Das Haus des Holzes in Sursee ist ein Pionierprojekt im Bereich Design for Disassembly (DfD), einem Konzept, das eine einfache Demontage und eine maximale Wiederverwendung von Gebäudeteilen am Ende ihrer Lebensdauer ermöglicht. Es wurde fast ausschließlich aus einheimischem Holz gebaut und basiert auf einer vorgefertigten Modulstruktur, die Flexibilität und Anpassungsfähigkeit fördert. Das Gebäude ist als Skelettsystem konzipiert, bei dem Fassaden, Trennwände und sogar einige Bodenplatten ohne größere Schäden demontiert und an anderer Stelle wieder aufgebaut werden können. Dieses Prinzip reduziert die Abfallproduktion erheblich und garantiert ein zweites Leben für die verwendeten Materialien.

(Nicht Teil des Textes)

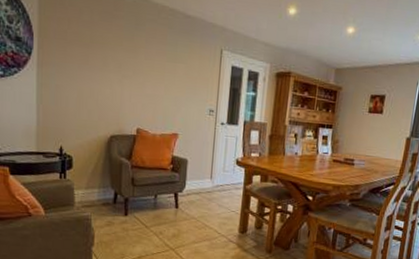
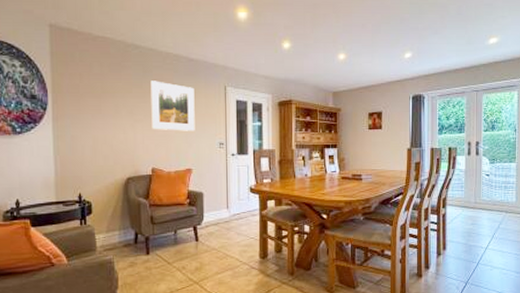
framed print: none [140,35,189,94] -> present [150,81,195,131]

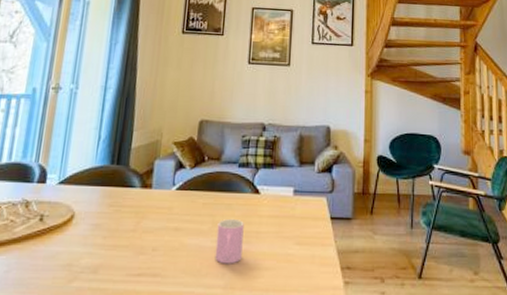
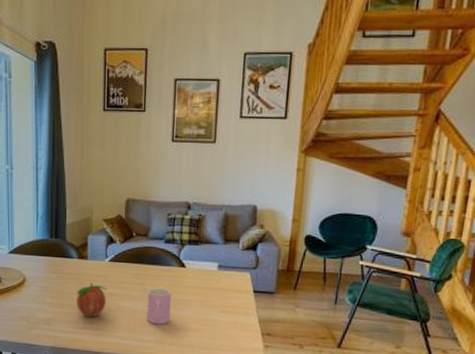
fruit: none [133,216,172,260] -> present [77,283,108,317]

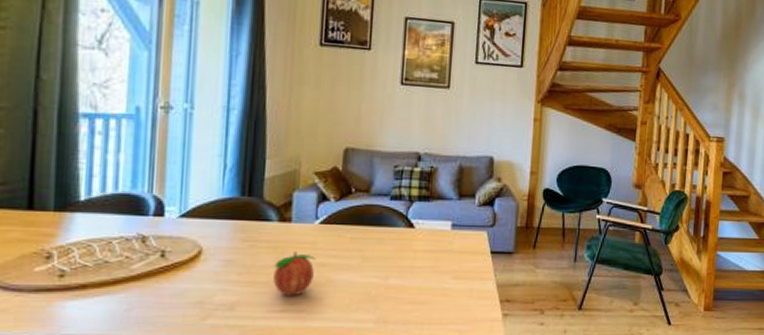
cup: present [146,288,171,325] -> none [365,254,397,299]

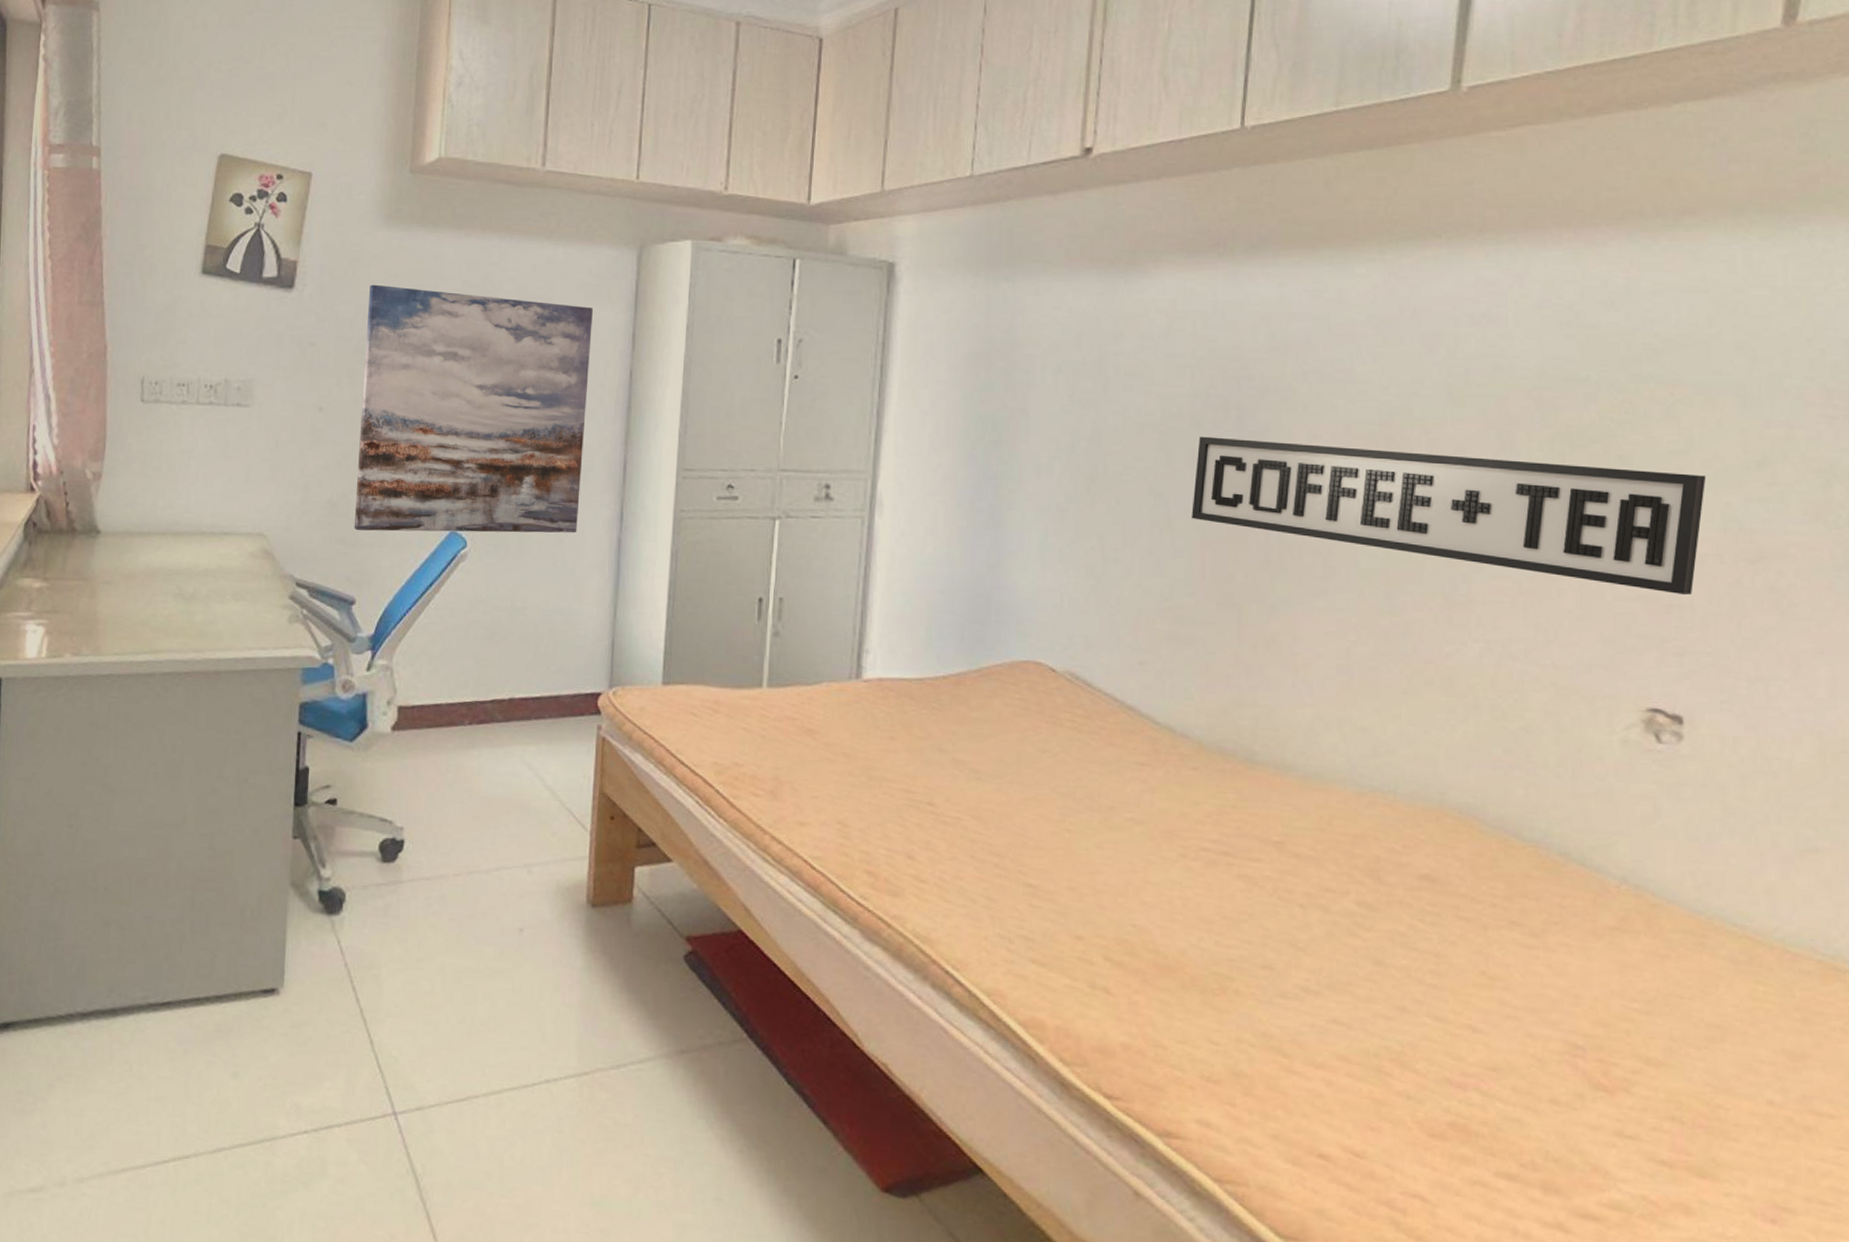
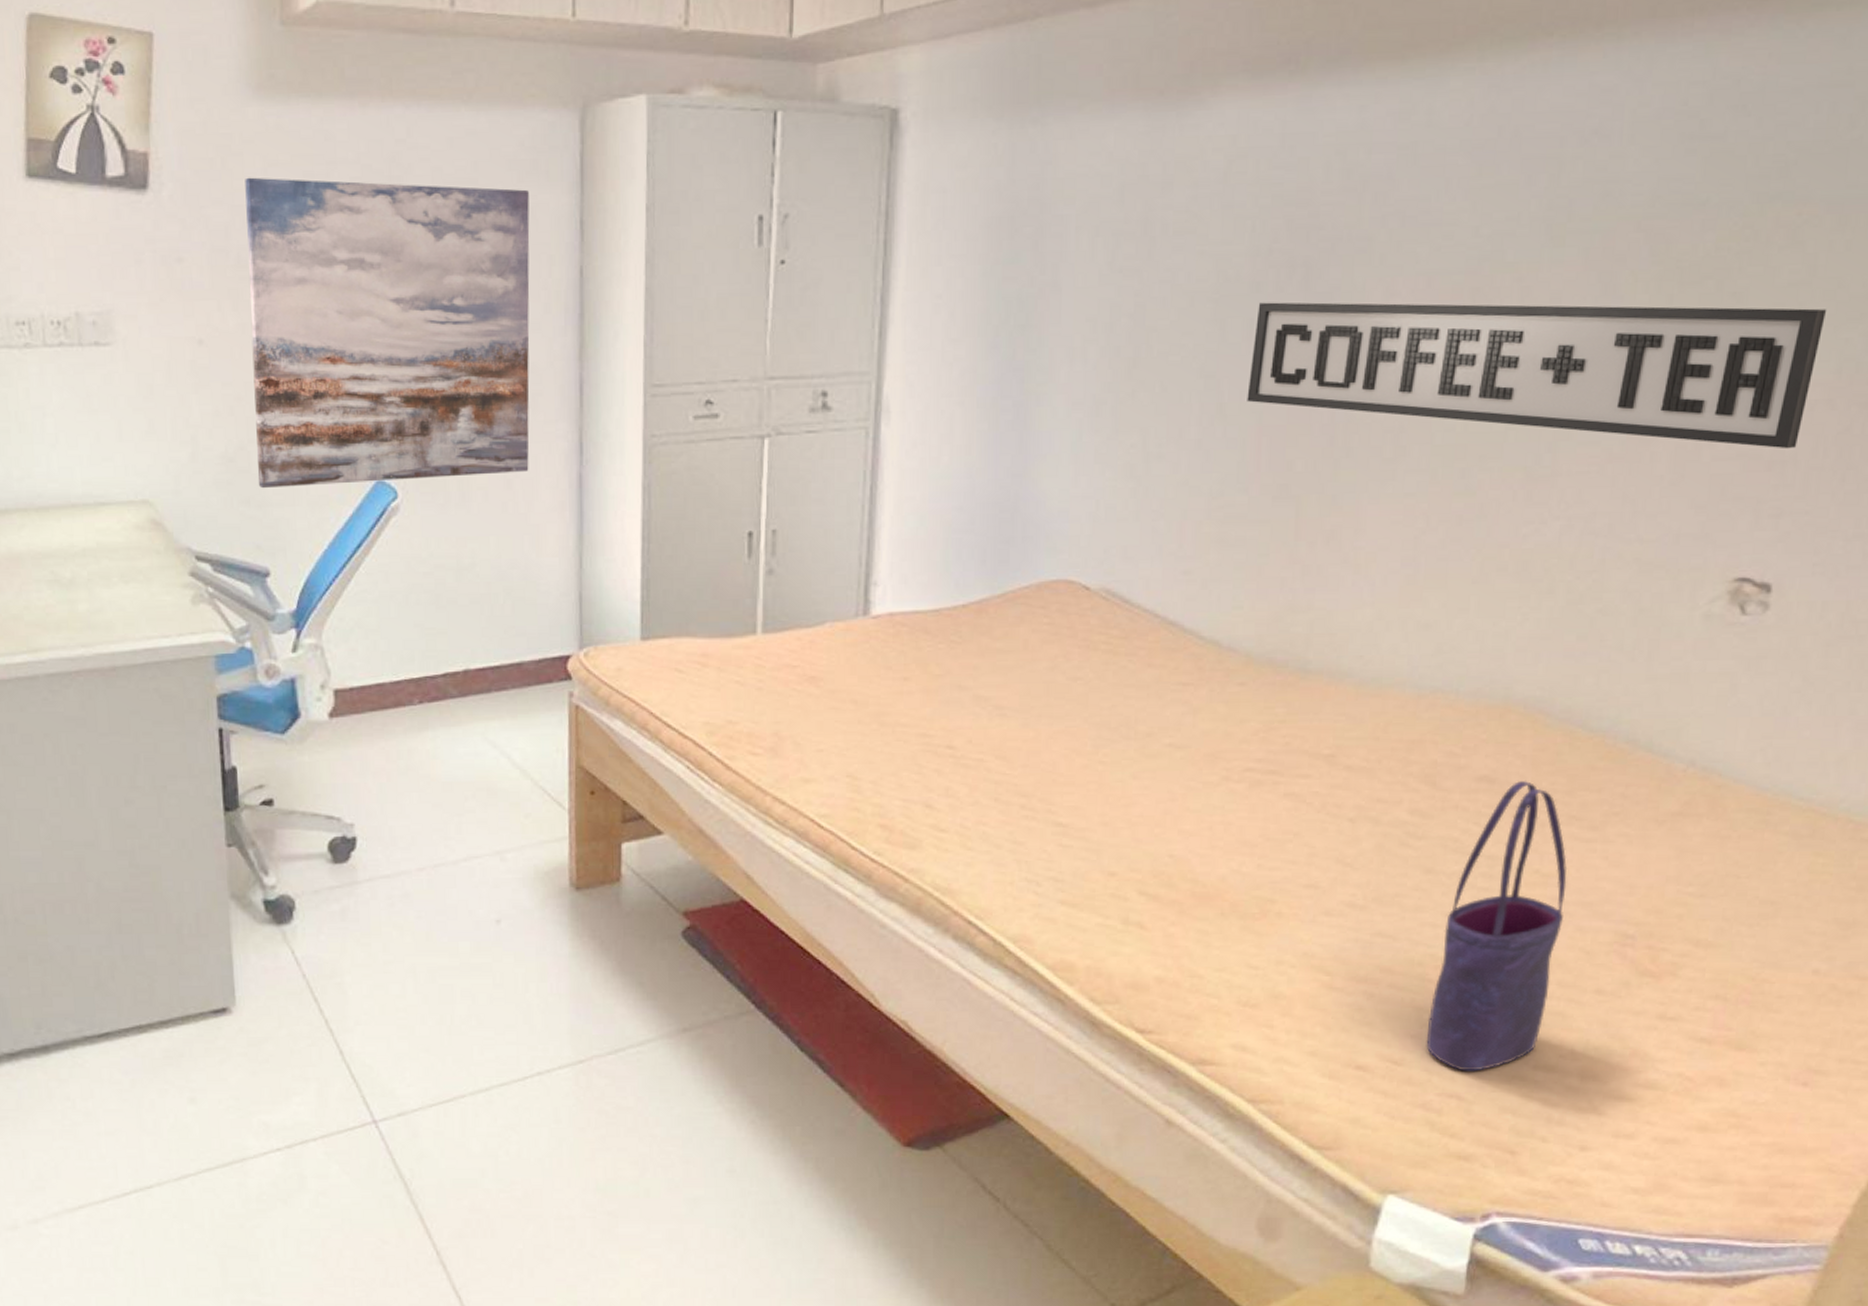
tote bag: none [1386,882,1514,1172] -> present [1426,780,1568,1072]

Die gesamte Struktur beruht auf reversiblen mechanischen Verbindungen, wodurch die Verwendung von Klebstoffen oder schwer trennbaren Elementen vermieden wird, was eine spätere Demontage erleichtert. Massivholz, das für die tragenden Wände und Decken verwendet wird, wird durch Elemente aus Brettschichtholzplatten und eine Isolierung aus biobasierten Holzfasern ergänzt. Die modularen Fassaden können je nach Bedarf demontiert und ersetzt werden, ohne die Stabilität des Gebäudes zu beeinträchtigen. Sogar die Haustechnik wurde so konzipiert, dass sie von der Tragstruktur getrennt werden kann, was eine längere Lebensdauer und eine einfachere Wartung gewährleistet.